There was a story on CBC TV two days ago about a report out of a US hospital 50 km west of Baghdad saying that in Fallujah 2-3 children/day are born with deformities. Hands, feet, even multiple heads. The story blamed WP and didn't mention DU. Don't know if this aired down there but after airing all day on TV here, I can't seem to find any trace of it now, not even on CBC's website. Anybody else catch that?

Saturday, March 6, 2010 at 10:19:00 PM EST  
Anonymous RangerHazen said...

Ahhhh The memories of serving...I graduated R.I.P.(Ranger Indoc Program) with about 15 out of 60 guys and two years later there were just two of left in 2nd Battalion...What happened to the other 13? A few were dropped for failure to meet the standard... a couple left... but most of them got hurt or just physically broke down. Being in the Ranger Battalions was a hard life in the late 70's early 80's. Then I went into the SF Reserves which though hard was a cake walk compared to active duty and still guys got hurt all the time.

Here I am years later and thanks to the D.A.V. I now rate 80% disability. My rating is directly related to the Army's poor healthcare system in the late 80's and VA neglect for over 20 years. Though I am happy with my rating I would much rather have my health back.Still I accept it goes with the territory and I did not volunteer to be a typist. :)

As for stupid thinking what blows me away is the fact that certain Military Websites Celebrate this kind of Idiocy. LOL Grown Men in their 40s, 50s. and 60s. still strutting thinking and acting like they're still on active duty and have not learned a damn thing.

But that's why God Made us Jim and the other fine folks here....To drive them f**king crazy. :)

Sunday, March 7, 2010 at 12:24:00 PM EST  
Blogger The Minstrel Boy said...

i have been heard to say in AA meetings:

"since getting sober, my mission is to comfort the afflicted, and afflict the comfortable."

(i'm totally OK with that)

Sunday, March 7, 2010 at 12:43:00 PM EST  
Blogger Lisa said...

RangerHazen,

I wanted to use your comment as a jumping-off point for another comment made by Infantry officer Roman Skaskiw in the NYT yesterday (Roman has commented here before.)
You mention you are glad you were not a typist, which brought his comment to mind:

"I resent the thanks I occasionally get because it is given without knowing whether I commanded an infantry platoon or a desk, whether I’d been a good leader or a bad one, and I resent the pity because, all told, I’ve benefited from all the military has taught me"

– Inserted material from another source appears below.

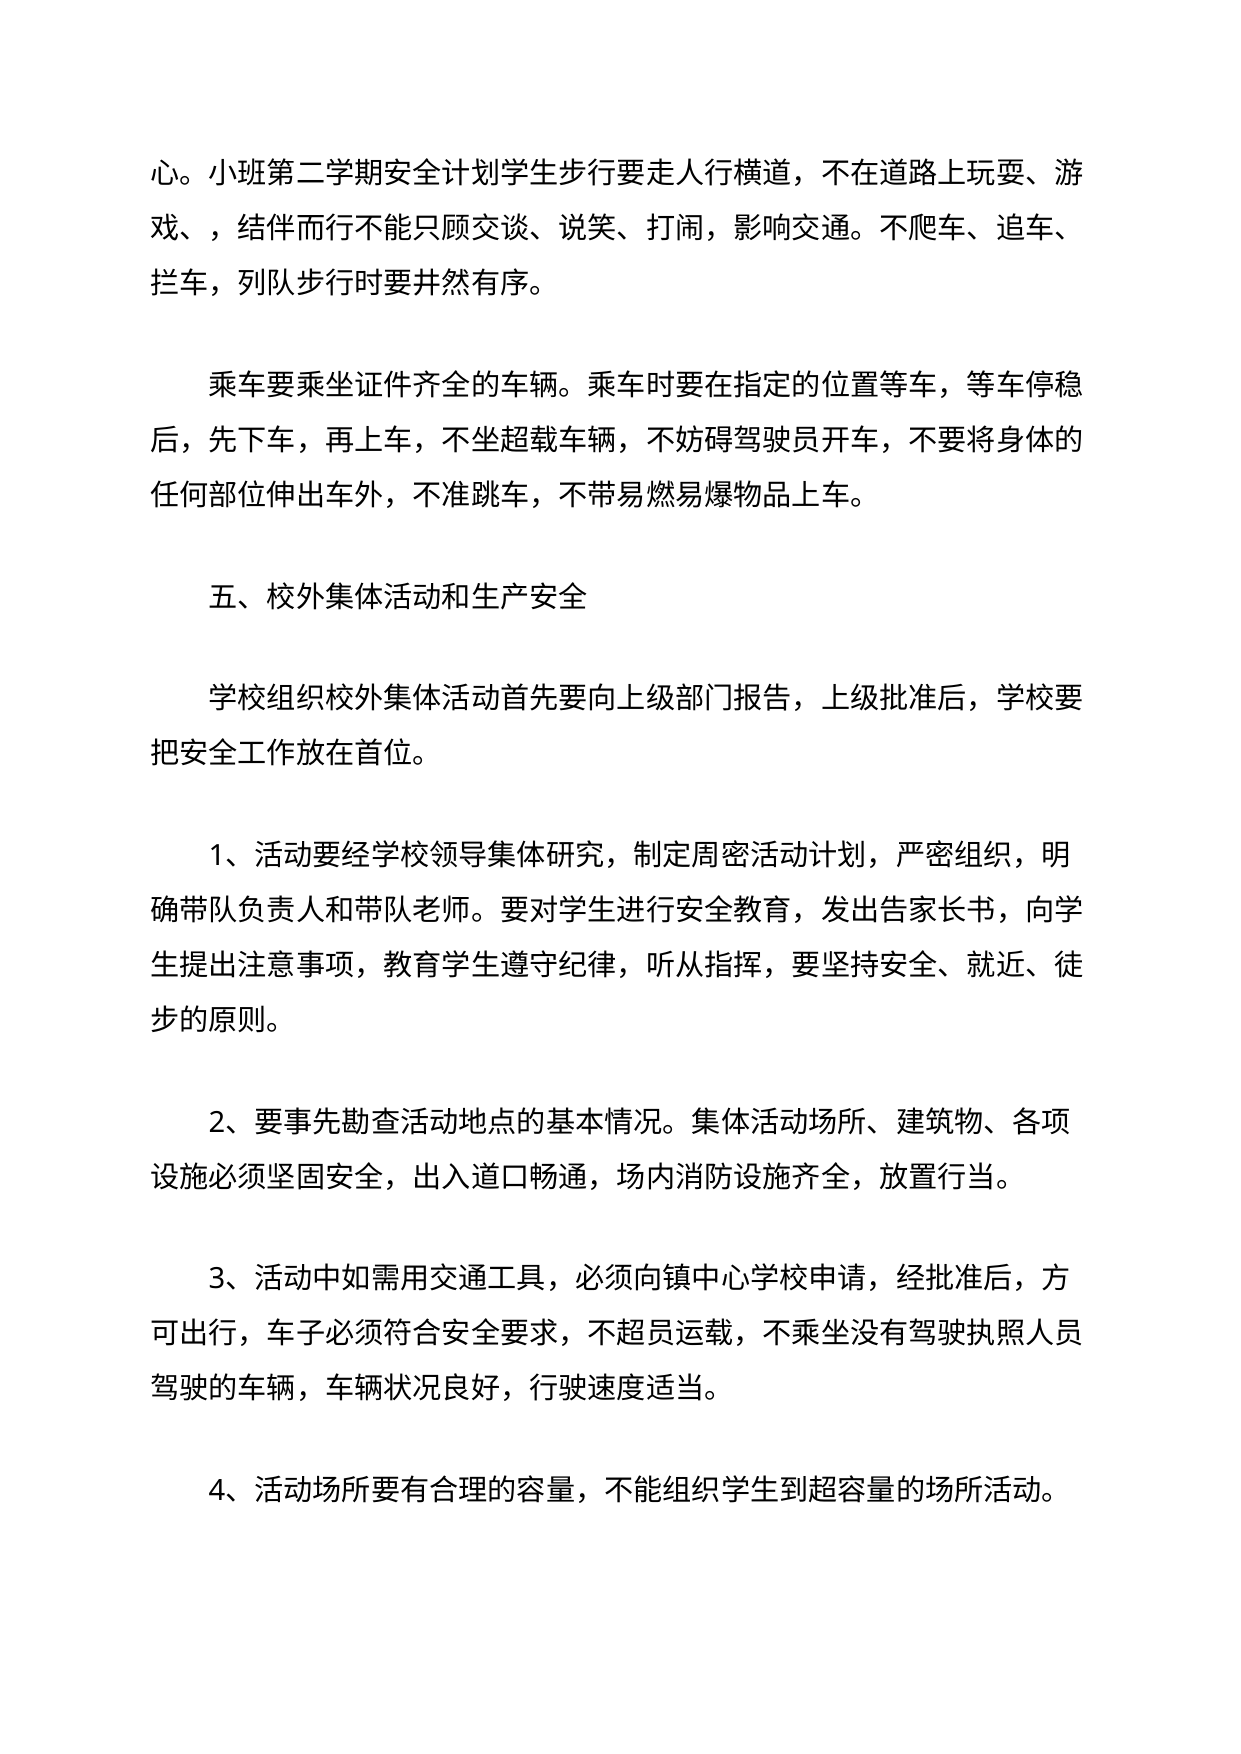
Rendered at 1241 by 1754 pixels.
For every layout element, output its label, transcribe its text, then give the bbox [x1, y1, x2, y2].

text 2、要事先勘查活动地点的基本情况。集体活动场所、建筑物、各项设施必须坚固安全，出入道口畅通，场内消防设施齐全，放置行当。 [150, 1098, 1090, 1195]
text 3、活动中如需用交通工具，必须向镇中心学校申请，经批准后，方可出行，车子必须符合安全要求，不超员运载，不乘坐没有驾驶执照人员驾驶的车辆，车辆状况良好，行驶速度适当。 [150, 1255, 1090, 1407]
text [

Narrative and Memory at War

I thought it a good observation.

Sunday, March 7, 2010 at 4:18:00 PM EST  
Blogger Lisa said...

tw,

I read about the birth defects in one of the major papers recently.

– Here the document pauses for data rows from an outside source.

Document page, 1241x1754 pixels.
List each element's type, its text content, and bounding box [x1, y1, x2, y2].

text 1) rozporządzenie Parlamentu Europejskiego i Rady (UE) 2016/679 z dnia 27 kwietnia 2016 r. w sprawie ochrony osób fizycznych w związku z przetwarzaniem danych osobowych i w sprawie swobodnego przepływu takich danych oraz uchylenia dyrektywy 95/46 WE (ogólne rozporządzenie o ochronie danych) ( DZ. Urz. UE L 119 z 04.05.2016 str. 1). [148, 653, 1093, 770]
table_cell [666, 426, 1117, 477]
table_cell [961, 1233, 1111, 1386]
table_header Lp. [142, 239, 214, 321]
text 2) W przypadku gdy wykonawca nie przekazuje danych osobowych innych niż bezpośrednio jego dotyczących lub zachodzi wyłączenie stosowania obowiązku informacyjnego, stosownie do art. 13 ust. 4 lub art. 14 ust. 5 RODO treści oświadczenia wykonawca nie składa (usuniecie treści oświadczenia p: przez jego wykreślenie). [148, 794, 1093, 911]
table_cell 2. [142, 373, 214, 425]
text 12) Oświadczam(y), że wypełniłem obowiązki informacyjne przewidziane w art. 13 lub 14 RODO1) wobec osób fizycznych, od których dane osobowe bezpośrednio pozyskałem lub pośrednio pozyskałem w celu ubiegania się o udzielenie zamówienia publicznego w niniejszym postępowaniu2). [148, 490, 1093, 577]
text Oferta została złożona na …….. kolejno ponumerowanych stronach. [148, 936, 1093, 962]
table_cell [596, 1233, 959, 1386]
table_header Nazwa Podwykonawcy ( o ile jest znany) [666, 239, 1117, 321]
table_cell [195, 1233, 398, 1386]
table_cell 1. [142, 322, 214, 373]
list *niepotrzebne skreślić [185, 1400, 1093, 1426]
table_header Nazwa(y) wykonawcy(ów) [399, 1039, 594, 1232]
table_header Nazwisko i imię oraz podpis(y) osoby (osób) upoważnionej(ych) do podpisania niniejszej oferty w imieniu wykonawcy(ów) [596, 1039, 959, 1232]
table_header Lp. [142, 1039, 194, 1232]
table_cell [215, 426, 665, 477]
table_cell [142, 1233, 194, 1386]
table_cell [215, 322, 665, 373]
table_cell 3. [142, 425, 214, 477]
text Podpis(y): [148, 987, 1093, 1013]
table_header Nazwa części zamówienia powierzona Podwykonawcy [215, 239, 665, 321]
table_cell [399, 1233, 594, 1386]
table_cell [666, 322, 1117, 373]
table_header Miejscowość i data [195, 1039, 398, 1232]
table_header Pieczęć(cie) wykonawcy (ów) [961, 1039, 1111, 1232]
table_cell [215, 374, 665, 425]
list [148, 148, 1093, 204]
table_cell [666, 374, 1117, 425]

I wouldn't be surprised. Look at the deleterious health effects upon our own soldiers from various chemical exposures.

Sunday, March 7, 2010 at 4:20:00 PM EST  
Blogger rangeragainstwar said...

Ranger Hazen,
It was a shock to Lisa when she learned that i habitually saw fit not to wear my Ranger tab.
It was too much of a burden to me.It only proved that i was tough for 3 months.
Most of the injuries that i've seen and experienced could have been avoided with a little adult leadership.
It humbles me when i think of the fighting and rigors of Korea/WW2.Compared to this my cakewalks were exactly that--cakewalks.
Grant us humility.
jim

Sunday, March 7, 2010 at 4:47:00 PM EST  
Blogger Grung_e_Gene said...

Having been stationed at Camp Lejeune North Carolina, one of the things I learned about was the quality of the ground water.

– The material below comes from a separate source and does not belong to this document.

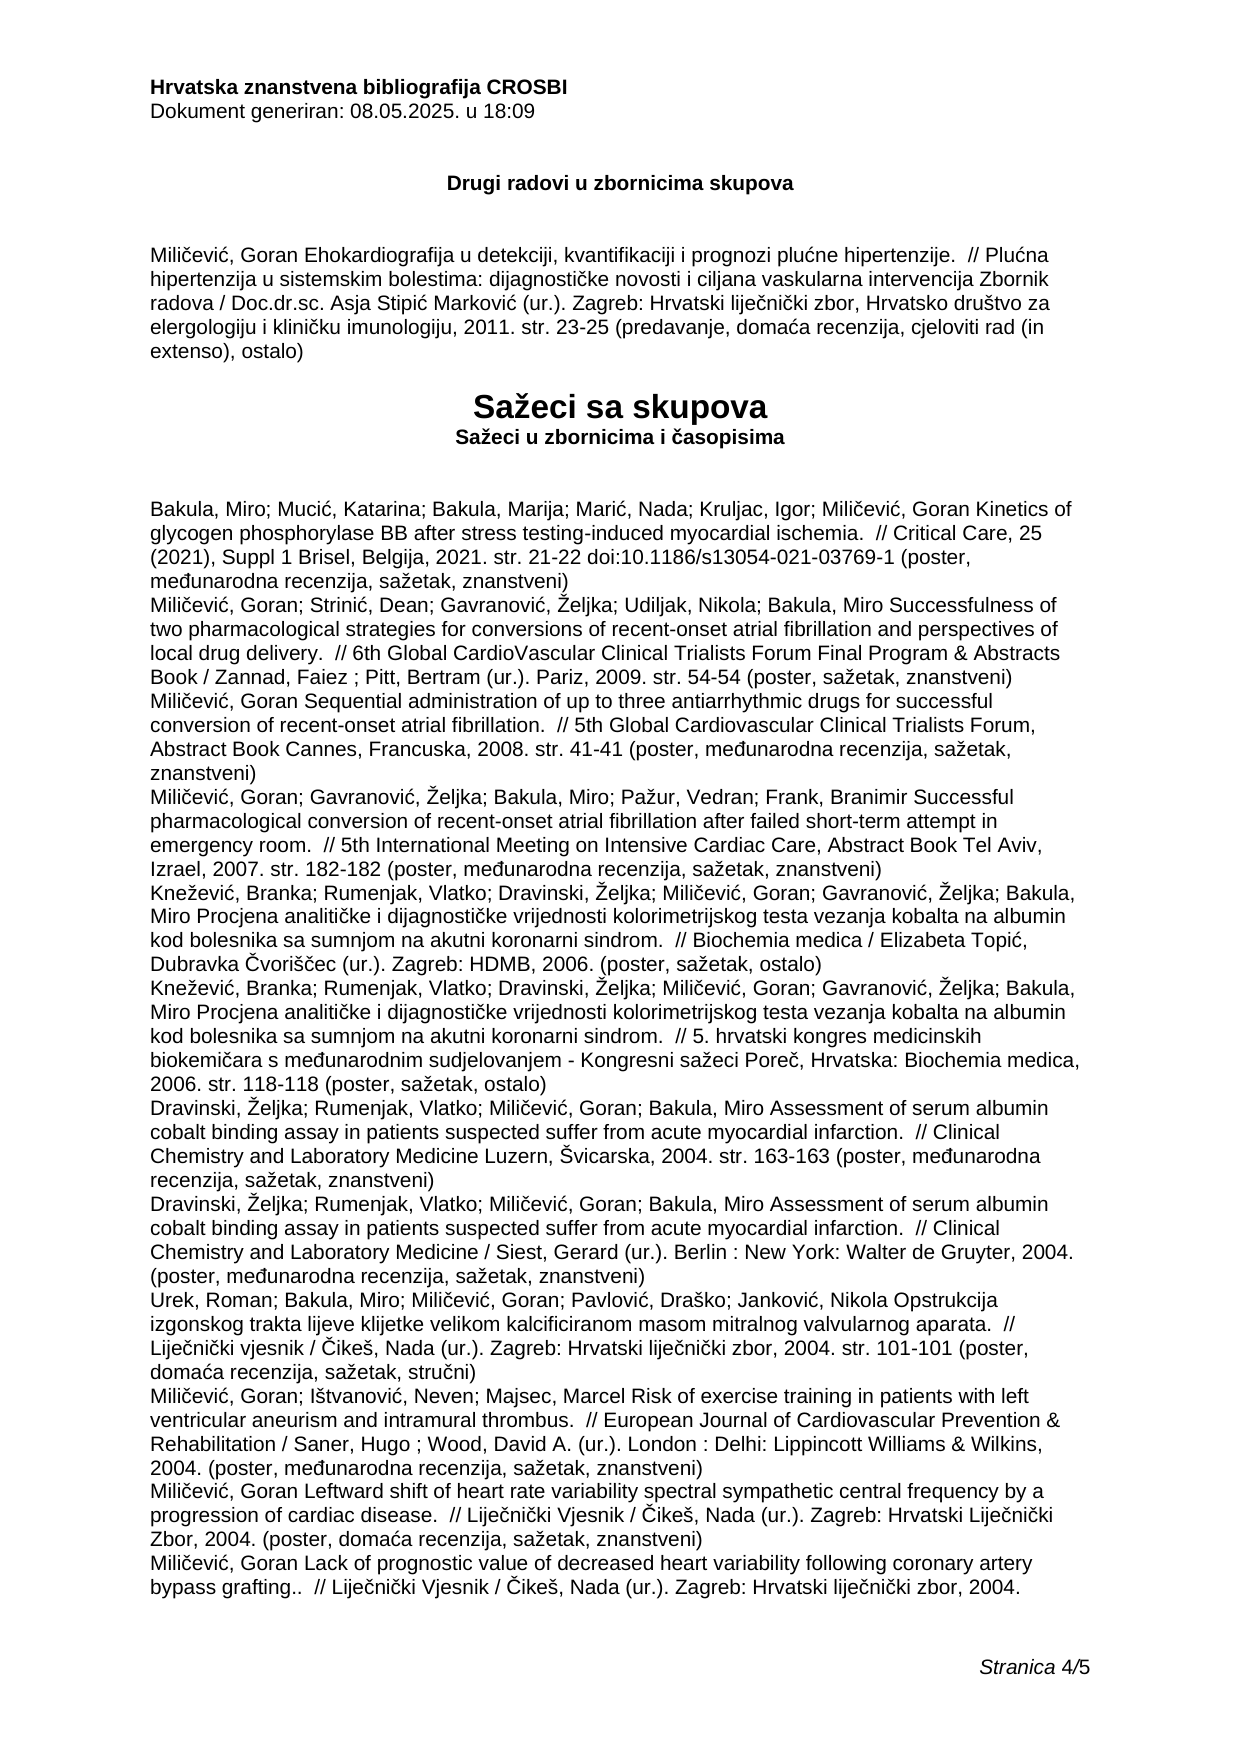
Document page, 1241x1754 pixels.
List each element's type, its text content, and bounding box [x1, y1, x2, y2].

Lejeune has had decades worth of chemicals leach into the ground and metals from ammo launched into the hinterland from various weapon systems.

Because of that the groundwater was contaminated, and one of the effects is been an abnormal spike of Male Marines, who were stationed at Lejeune from the 1960's through the 1980's, getting Breast Cancer.

Monday, March 8, 2010 at 11:50:00 PM EST  
Blogger rangeragainstwar said...

gene,
And true to type the Govt/USMC deny any casual relationship between the water quality and the problems being experienced by these unfortunate personnel.
Are there any other stats on women and elevated cases of breast cancer for the period in question?
My readings indicate other rare cancer clusters in this area.